### EXERCISE DIRECTIONS
What is the number of lines in these entries that contain "weight"? State it alone.

BEGIN

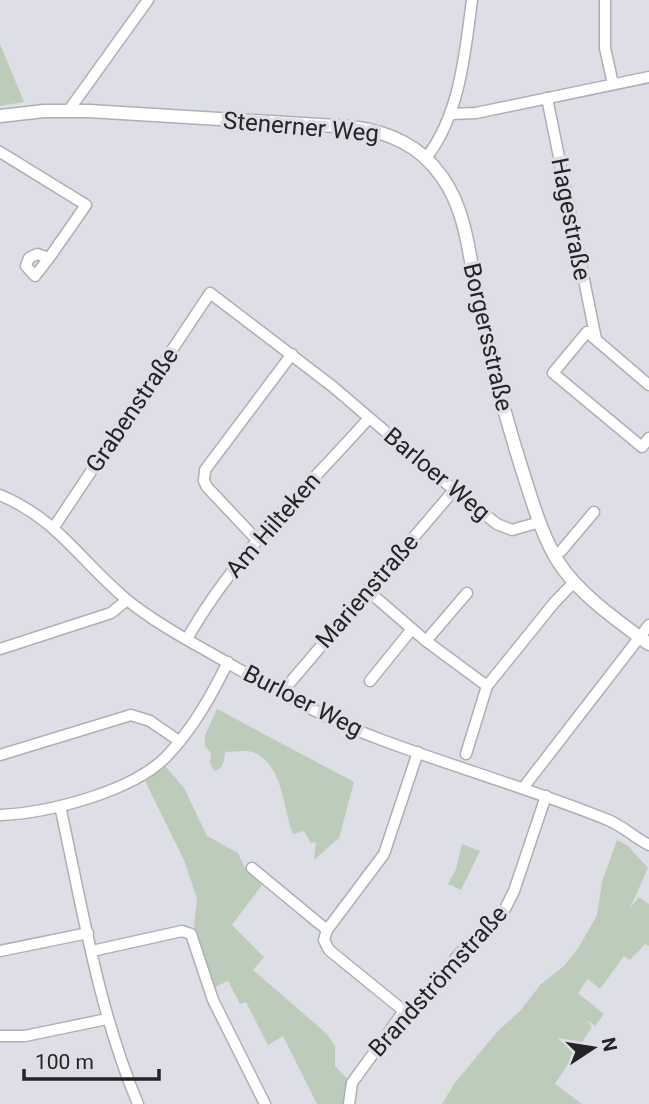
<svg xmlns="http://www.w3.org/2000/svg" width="649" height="1104" font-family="Roboto,sans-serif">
  <rect width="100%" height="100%" fill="#dddee6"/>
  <g fill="#bdccba">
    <polygon points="0,44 24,102 0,106"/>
    <path d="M217,709L354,782L339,838L314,860L316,842L311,843L304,831L293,834C283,809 283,762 252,752C244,750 233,752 225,752C224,761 224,768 214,771L210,762L211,753L205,746V735Z"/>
    <polygon points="165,766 184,788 207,836 238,853 244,866 262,885 232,925 264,957 253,970 327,1034 335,1046 335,1066 350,1082 345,1104 317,1104 283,1036 268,1045 246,1002 240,1004 228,981 213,988 194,925 197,898 184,860 145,781"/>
    <polygon points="617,840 628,846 648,868 630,908 639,897 649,904 649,946 645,944 630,960 624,956 600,989 588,979 578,993 604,1014 595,1026 587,1020 592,1027 555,1084 582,1104 442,1104 454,1084 497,1032 521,1010 540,985 564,966 579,947 597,915 602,882"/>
    <polygon points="462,844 480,851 461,890 448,884 456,869"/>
  </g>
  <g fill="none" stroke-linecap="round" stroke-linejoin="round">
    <defs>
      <g id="minor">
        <polyline points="605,0 605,48 613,84"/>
        <polyline points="547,98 596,339"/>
        <polyline points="69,110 148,0"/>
        <polyline points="450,114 476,113 649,77"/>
        <polyline points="0,152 86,205 49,258 37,254 29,258 26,266 35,276 49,258"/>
        <path d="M426,158C460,115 465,53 472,0"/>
        <polyline points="649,385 587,332 553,373 642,447 649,438"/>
        <path d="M0,495C59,520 80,561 126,599C150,619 180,636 207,651C263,683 321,718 382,740C457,768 534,790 608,820C623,826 635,838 649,845"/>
        <polyline points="54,527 210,293 332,386 454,490 497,524 512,530 540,522"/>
        <polyline points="257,540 207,487 204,481 205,470 292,354"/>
        <polyline points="555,556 562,550 594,512"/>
        <polyline points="367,590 426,641 487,686"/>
        <path d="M187,639C234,555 306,489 369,418"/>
        <polyline points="426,641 467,593"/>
        <polyline points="0,649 111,613 127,600"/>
        <polyline points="370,681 412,629"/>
        <polyline points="282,692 454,490"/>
        <polyline points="466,754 487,686 554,603 573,583"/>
        <polyline points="0,755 131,715 150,721 179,741"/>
        <polyline points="523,788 649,625"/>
        <path d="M60,806C82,906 98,1009 138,1104"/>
        <path d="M0,815C48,813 131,792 166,757C193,729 211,696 228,662"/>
        <polyline points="252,868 327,930 324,940 329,950 404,1011"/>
        <polyline points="327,930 384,854 418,752"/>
        <polyline points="0,951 88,933"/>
        <polyline points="92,951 182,931 191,934 213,1000 265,1104"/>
        <polyline points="0,1036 25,1036 107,1019"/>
        <polyline points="349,1104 352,1083 404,1011 413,1010 419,1005 459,954 505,909 514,891 546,796"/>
      </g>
      <path id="tertiary" d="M0,116L44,111H89L352,127C389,132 420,145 442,177C467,212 469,257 478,299C490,360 506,420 525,479C534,507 543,538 559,563C579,594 619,622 649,644"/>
    </defs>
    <use href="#minor" stroke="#adafb6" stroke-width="13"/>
    <use href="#tertiary" stroke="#adafb6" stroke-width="15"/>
    <use href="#minor" stroke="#fff" stroke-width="10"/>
    <use href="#tertiary" stroke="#fff" stroke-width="12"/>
  </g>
  <g text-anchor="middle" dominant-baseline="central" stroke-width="7" stroke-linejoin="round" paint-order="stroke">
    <g font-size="24" fill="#242427" stroke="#dddee6">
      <text transform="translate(301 127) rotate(5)">Stenerner Weg</text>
      <text transform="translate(571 219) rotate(79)">Hagestraße</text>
      <text transform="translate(488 337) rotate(77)">Borgersstraße</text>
      <text transform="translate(132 410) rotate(-56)">Grabenstraße</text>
      <text transform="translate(437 474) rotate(40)">Barloer Weg</text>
      <text transform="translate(273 525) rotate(-49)">Am Hilteken</text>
      <text transform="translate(367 591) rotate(-49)">Marienstraße</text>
      <text transform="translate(303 701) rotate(27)">Burloer Weg</text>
      <text transform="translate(438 981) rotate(-48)">Brandströmstraße</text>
    </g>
  </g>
  <g transform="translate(593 1048) rotate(78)" stroke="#dddee6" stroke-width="5" paint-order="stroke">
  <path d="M0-5L12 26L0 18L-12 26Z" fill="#242427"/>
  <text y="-10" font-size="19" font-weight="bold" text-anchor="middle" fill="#242427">N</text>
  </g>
  <path d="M24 1069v10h135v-10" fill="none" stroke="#242427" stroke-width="3.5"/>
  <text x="35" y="1069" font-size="21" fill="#242427" stroke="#dddee6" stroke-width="5" paint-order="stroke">100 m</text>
</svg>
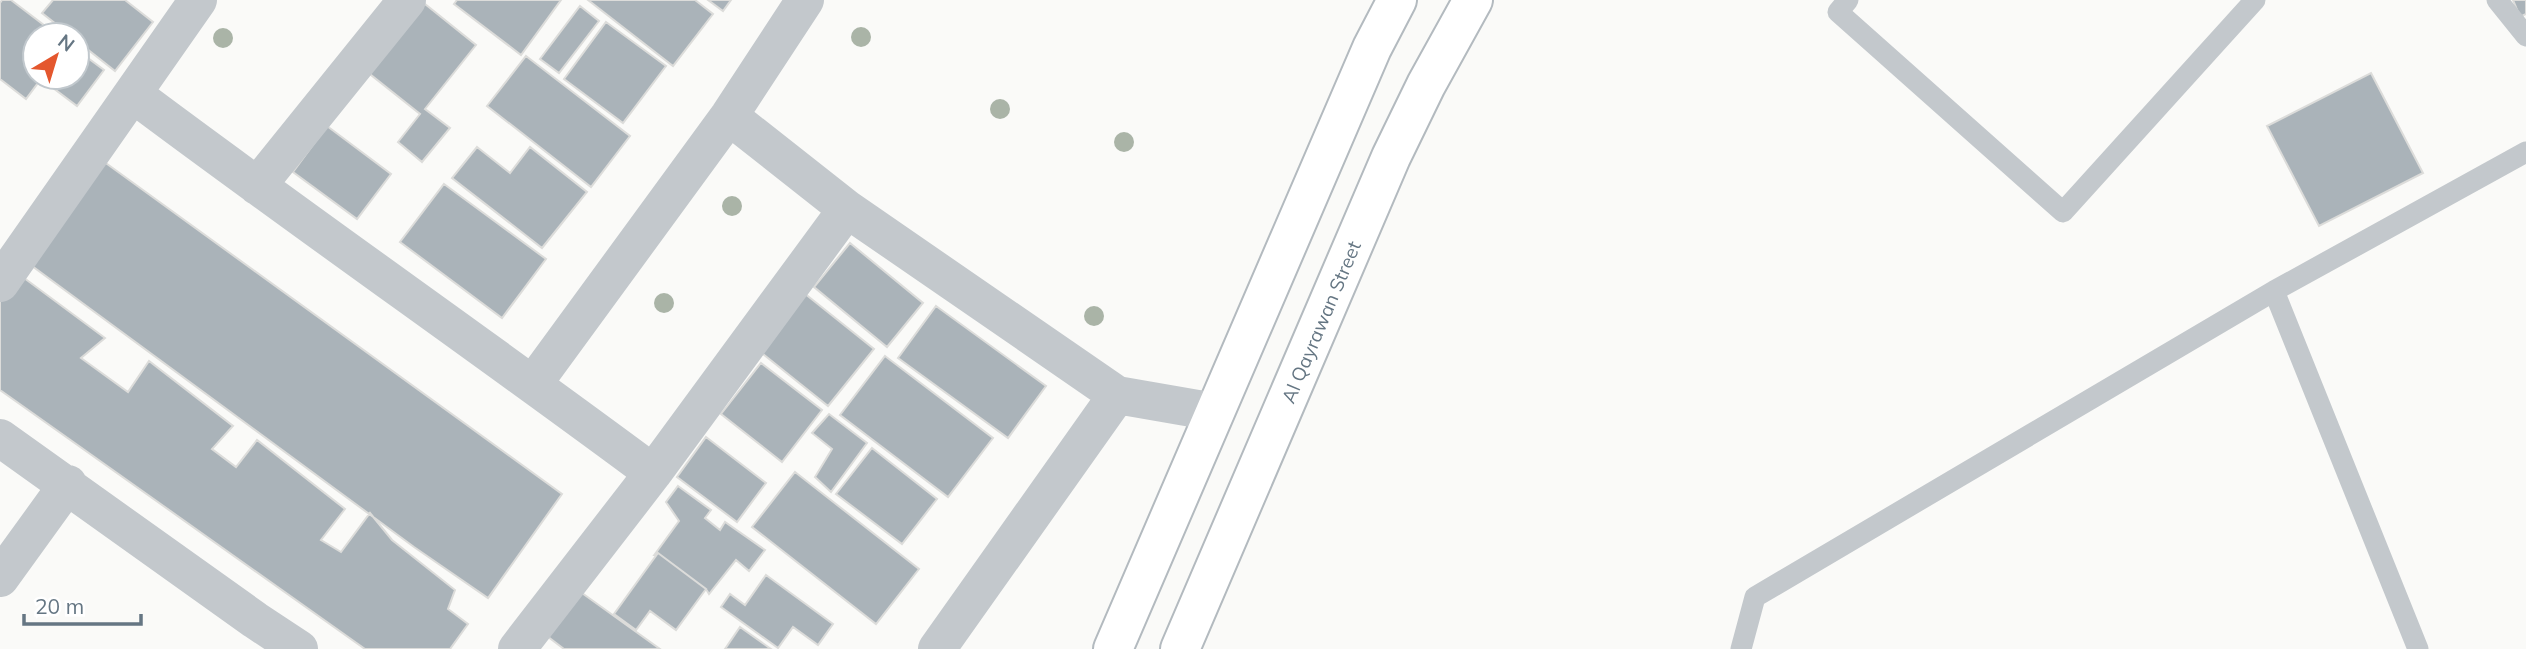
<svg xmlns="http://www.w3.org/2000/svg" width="2526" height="649" viewBox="0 0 2526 649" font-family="Mulish,sans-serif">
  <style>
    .building { fill: #aab3b9; stroke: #dcdcda; stroke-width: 2 }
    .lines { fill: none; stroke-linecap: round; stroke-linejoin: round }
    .secondary-casing { stroke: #b3babf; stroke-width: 42 }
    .lane { stroke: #c3c8cc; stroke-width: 21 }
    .street { stroke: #c3c8cc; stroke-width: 38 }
    .secondary { stroke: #fff; stroke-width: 38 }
    .tree { fill: #aab4a7 }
    .labels { text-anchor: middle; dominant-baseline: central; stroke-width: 7; stroke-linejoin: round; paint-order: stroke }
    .street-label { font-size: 19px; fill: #657683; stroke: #fff }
  </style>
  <rect width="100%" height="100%" fill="#fafaf8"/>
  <path class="building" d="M2,0H11L57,35H35V77H77V50L104,70L77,106L41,79L26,99L0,79V3Z
    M53,0H125L153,22L115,71L77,41V35H70L42,13Z
    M420,0L476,45L425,109L450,128L422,162L398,142L420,114L361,67Z
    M457,0H561L521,55L454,4Z
    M588,0H695L713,14L673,66Z
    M708,0H731L723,11Z
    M2513,0H2526V14L2520,17Z
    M580,6L599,21L559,73L540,59Z
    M606,22L666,66L623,123L564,79Z
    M526,56L630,136L591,187L487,106Z
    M2371,73L2423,173L2319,226L2267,126Z
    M327,126L391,174L357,219L293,172Z
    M477,147L510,173L530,147L587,192L542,248L452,178Z
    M103,161L562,494L488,598L414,547L28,263Z
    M444,184L546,259L502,318L400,242Z
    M850,243L923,303L887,347L814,287Z
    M16,272L105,338L81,358L128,392L149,361L233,426L212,449L236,467L257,440L345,509L321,540L341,552L370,513L392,540L455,590L448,609L468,624L450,649H365L0,390V296Z
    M799,289L874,349L828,406L753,346Z
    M936,306L1046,386L1008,438L898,358Z
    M885,356L993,438L948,497L840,415Z
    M761,363L822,410L782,462L721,414Z
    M829,414L867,443L831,492L815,477L832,449L812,433Z
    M706,437L766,483L737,522L677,477Z
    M872,448L937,499L902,544L836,494Z
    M795,472L919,569L876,624L752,527Z
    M678,486L711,510L705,518L720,530L725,522L765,550L749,571L736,560L709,594L706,589L658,553L655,554L679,521L666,502Z
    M658,553L706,589L676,630L650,611L636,630L614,614Z
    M766,575L833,624L818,645L793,627L778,648L721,607L730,594L745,605Z
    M575,588L660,649H564L543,633Z
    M740,627L771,649H725Z"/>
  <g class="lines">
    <defs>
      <path id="secondary" d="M1113,649L1372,48L1397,0
        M1180,649L1391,157L1426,85L1473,0"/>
    </defs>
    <use href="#secondary" class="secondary-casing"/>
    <path class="lane" d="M1848,0L1838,12L2063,212L2255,0
      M2497,0L2526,36
      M2274,291L2418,649
      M1741,649L1755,597L2274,291L2526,152"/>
    <path class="street" d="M133,94C305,223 481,345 653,473
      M729,116L847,209L1117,395L1215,412
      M257,186L407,0
      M0,283L198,0
      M533,384L729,116L805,0
      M0,438L255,620L299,649
      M0,578L68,484
      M517,649L653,473L847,209
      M937,649L1117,395"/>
    <use href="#secondary" class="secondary"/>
  </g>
  <g class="tree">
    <circle cx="861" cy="37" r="10"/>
    <circle cx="223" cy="38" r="10"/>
    <circle cx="1000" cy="109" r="10"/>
    <circle cx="1124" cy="142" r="10"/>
    <circle cx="732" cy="206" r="10"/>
    <circle cx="664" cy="303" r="10"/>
    <circle cx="1094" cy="316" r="10"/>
  </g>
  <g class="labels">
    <g class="street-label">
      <text transform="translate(1321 322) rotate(-67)">Al Qayrawan Street</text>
    </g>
  </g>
  <g transform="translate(56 56) rotate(38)"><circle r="33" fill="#ffffff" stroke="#c1c8cd" stroke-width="2"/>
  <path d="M0-5L12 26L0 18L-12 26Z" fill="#e4572e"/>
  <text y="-10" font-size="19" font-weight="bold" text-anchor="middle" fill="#657683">N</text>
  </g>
  <path d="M24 614v10h117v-10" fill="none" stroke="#657683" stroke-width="3.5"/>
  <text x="35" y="614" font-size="21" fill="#657683" stroke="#ffffff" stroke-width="5" paint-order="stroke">20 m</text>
</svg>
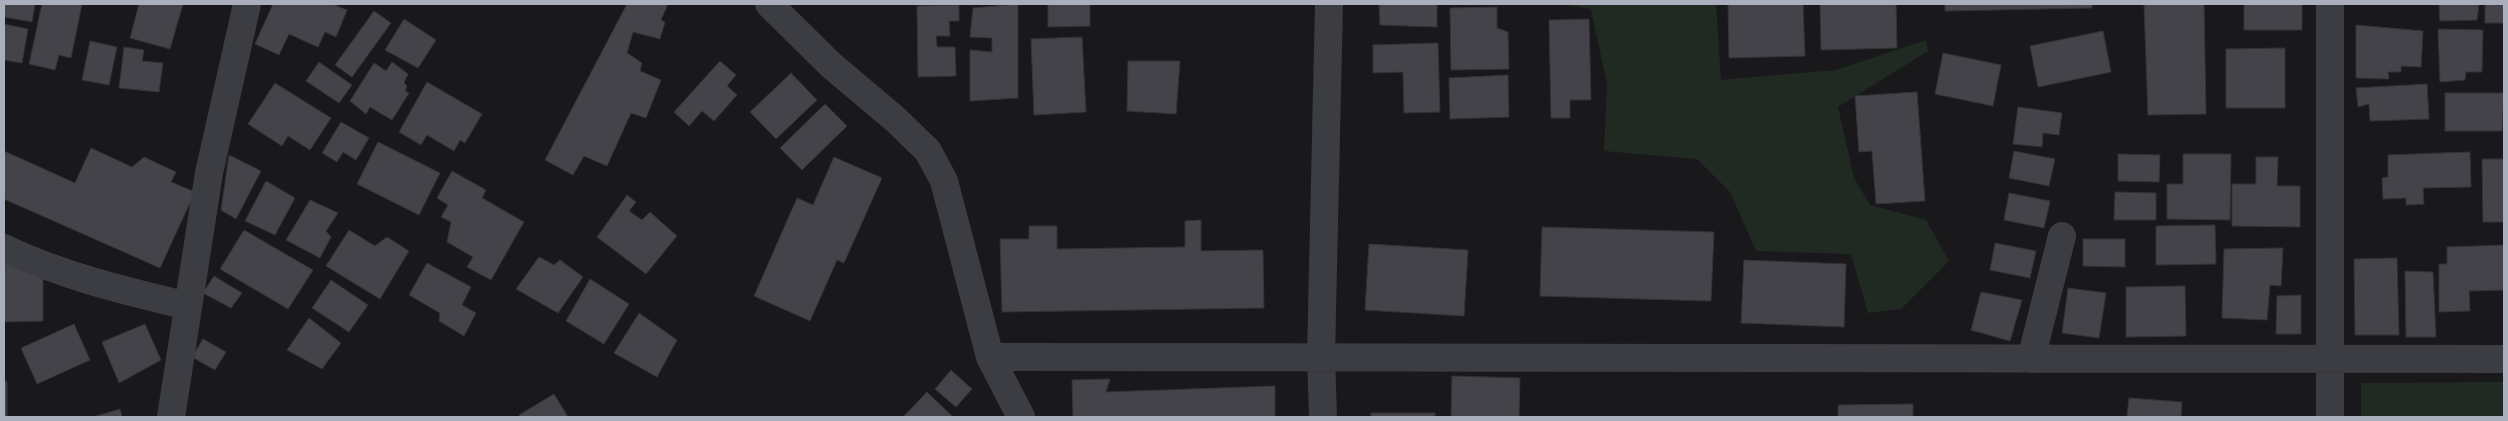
<svg xmlns="http://www.w3.org/2000/svg" width="2508" height="421" font-family="'DM Sans',sans-serif">
  <style>
    .green { fill: #202a23 }
    .building { fill: #434349; stroke: #333338 }
    .lines { fill: none; stroke-linecap: round; stroke-linejoin: round }
    .minor { stroke: #3c3c43; stroke-width: 28 }
  </style>
  <rect width="100%" height="100%" fill="#19191c"/>
  <path class="green" d="M1560 4H1716L1721 80 1836 70 1926 40 1928 51 1838 107 1854 178 1870 205 1926 220 1949 261 1901 309 1868 313 1851 254 1756 251 1730 192 1697 159 1604 151 1607 84 1591 9Z
    M2504 382V417H2361V383Z"/>
  <path class="building" d="M4 4H35L32 22 4 17Z
    M42 4H82L71 58 59 55 55 70 29 64Z
    M139 4H183L170 49 130 38Z
    M273 4H332L347 10 336 37 325 32 318 47 289 34 279 55 255 44Z
    M627 4H668L661 20 665 22 660 39 633 32 627 53 642 63 640 71 661 80 646 118 631 113 607 166 584 156 573 175 545 160Z
    M1018 4V98L970 101V50L992 52V38L970 37 973 8Z
    M1048 4H1090V26L1048 27Z
    M1379 4H1437V27L1380 25Z
    M1728 4H1803L1805 56 1729 58Z
    M1820 4H1896L1897 48 1821 50Z
    M1945 4H2092V8L1945 11Z
    M2144 4H2204L2206 114 2148 115Z
    M2244 4H2302V30H2244Z
    M2439 4H2479L2477 20 2440 21Z
    M2485 4H2504V23H2485Z
    M959 5V21H949L950 36H936L937 47H955L956 76 918 77 917 6Z
    M1497 7V28L1508 32 1509 69 1451 70 1450 8Z
    M374 11 391 23 352 77 335 65Z
    M404 19 436 40 418 68 385 50Z
    M1589 19 1591 100H1570V118H1551L1549 20Z
    M4 24 28 29 22 63 4 60Z
    M2356 25 2423 31 2421 67 2401 66V72H2388L2389 79 2356 78Z
    M2438 29 2483 30 2482 72H2466L2465 80 2440 82Z
    M2103 31 2111 72 2038 87 2030 46Z
    M1082 37 1086 112 1034 115 1031 39Z
    M90 41 117 47 109 85 82 80Z
    M1438 43 1440 112 1404 113 1403 72 1373 73V45Z
    M124 47 144 50 142 61 163 63 159 92 119 88Z
    M2285 48V108H2226V49Z
    M1943 53 2001 65 1993 106 1935 94Z
    M720 61 736 75 727 86 737 95 714 121 702 111 689 126 674 112Z
    M1128 61H1180L1176 114 1127 111Z
    M319 62 352 85 339 103 306 81Z
    M392 62 408 74 404 83 407 86 405 91 409 93 392 120 370 107 366 114 350 101 374 63 386 71Z
    M791 73 817 100 776 139 750 112Z
    M1508 75 1509 117 1450 119 1449 78Z
    M427 82 482 114 465 143 460 140 454 151 427 135 421 145 399 132Z
    M275 83 331 118 310 150 288 136 282 146 248 124Z
    M2427 84 2429 119 2370 121 2369 104 2358 107 2356 88Z
    M1917 92 1925 201 1876 204 1872 151 1859 152 1855 96Z
    M2445 93H2504L2502 131H2445Z
    M825 104 847 126 802 170 780 148Z
    M2018 107 2062 113 2059 135 2043 133 2042 147 2013 144Z
    M341 122 369 138 356 160 343 152 337 162 322 153Z
    M378 142 440 173 419 215 357 184Z
    M91 148 132 167 144 157 176 172 171 182 195 192 160 268 4 199V151L75 183Z
    M2014 151 2055 159 2049 186 2009 178Z
    M2470 152 2471 187 2423 188 2424 204 2406 205V198L2383 199 2382 178 2388 177V155Z
    M2118 154 2160 155 2159 182 2118 181Z
    M2183 154H2231L2230 220 2167 219V184H2183Z
    M229 155 261 171 236 219 221 210Z
    M834 157 882 178 844 263 837 260 810 321 754 296 797 198 813 205Z
    M2256 157H2278L2277 186H2300V227L2232 226V184H2256Z
    M2482 159H2504V222H2483Z
    M452 171 486 190 482 198 524 222 491 280 467 267 473 257 447 242 451 222 441 217 448 205 437 198Z
    M266 181 295 198 275 235 245 221Z
    M2115 192 2156 193V220H2114Z
    M2009 193 2050 201 2044 228 2004 220Z
    M627 195 636 202 629 211 642 220 650 212 677 236 646 274 597 237Z
    M310 200 338 213 326 231 331 237 320 258 286 240Z
    M1201 220V251L1263 250 1264 308 1002 312 1000 239H1029V226H1057V249L1185 247V221Z
    M2215 225 2216 264 2156 265V226Z
    M1542 227 1714 232 1711 301 1540 296Z
    M244 230 313 270 288 309 220 269Z
    M349 230 375 246 387 237 409 251 380 299 326 266Z
    M2083 239H2125V267L2083 266Z
    M1995 243 2036 251 2030 278 1990 270Z
    M1369 244 1468 250 1464 316 1365 310Z
    M2504 245V290L2469 291 2470 311 2439 312V264H2447V247Z
    M2283 248 2281 286 2270 285 2267 320 2222 318 2224 249Z
    M539 257 554 265 560 260 583 277 558 313 516 289Z
    M2397 258 2399 335H2355L2354 259Z
    M1744 260 1846 264 1844 327 1741 323Z
    M427 263 471 287 462 305 476 313 464 336 439 321 440 313 409 295Z
    M4 264H43V321L4 322Z
    M2405 271 2433 272 2436 337H2406Z
    M214 276 242 293 231 308 203 293Z
    M590 279 629 304 604 344 566 321Z
    M331 280 368 305 349 332 312 308Z
    M2185 286 2186 336 2126 337V287Z
    M2068 288 2106 293 2099 338 2062 333Z
    M1981 292 2022 300 2010 341 1971 330Z
    M2301 295V334H2276L2277 296Z
    M639 313 677 340 657 377 614 353Z
    M309 318 341 343 322 369 287 350Z
    M74 324 90 360 37 384 21 348Z
    M145 324 161 360 119 383 102 342Z
    M203 339 226 352 215 370 192 357Z
    M951 370 972 389 956 407 935 389Z
    M1452 376 1520 378 1519 417H1451Z
    M1110 379 1106 392 1275 386V417H1073L1072 380Z
    M4 381H7V417H4Z
    M927 392 953 417H903Z
    M554 394 568 417H521L519 415Z
    M2129 398 2182 402 2181 417H2127Z
    M1913 404V417H1838V405Z
    M120 409 122 417H93Z
    M1371 413H1435V417H1371Z"/>
  <g class="lines">
    <path class="minor" d="M769 4 832 66 895 119 928 151 944 181 990 357 1021 417
      M4 248C62 276 126 291 188 306
      M990 357 2504 359
      M2031 359 2062 236
      M171 417 209 173 247 4
      M1323 417 1321 356 1329 4
      M2330 417V4"/>
  </g>
  <rect width="2508" height="421" fill="none" stroke="#abaebc" stroke-width="10"/>
</svg>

END

### SOLUTION TO THIS EXERCISE
2